- _RECORD EXCERPTS_

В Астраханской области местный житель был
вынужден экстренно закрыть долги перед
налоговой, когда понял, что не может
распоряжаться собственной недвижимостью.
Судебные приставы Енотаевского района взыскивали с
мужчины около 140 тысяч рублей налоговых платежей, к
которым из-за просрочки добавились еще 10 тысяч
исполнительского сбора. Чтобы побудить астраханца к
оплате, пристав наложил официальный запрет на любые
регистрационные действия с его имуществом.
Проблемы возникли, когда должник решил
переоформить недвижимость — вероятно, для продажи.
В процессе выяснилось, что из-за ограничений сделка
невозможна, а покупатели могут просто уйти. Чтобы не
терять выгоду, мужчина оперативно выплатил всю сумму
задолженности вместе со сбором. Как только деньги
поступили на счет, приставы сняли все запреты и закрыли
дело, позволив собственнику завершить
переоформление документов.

- _EXERCISE PROMPT_
How many of the lines above include the string "тысяч"? Give only the number.

- _RESPONSE_
2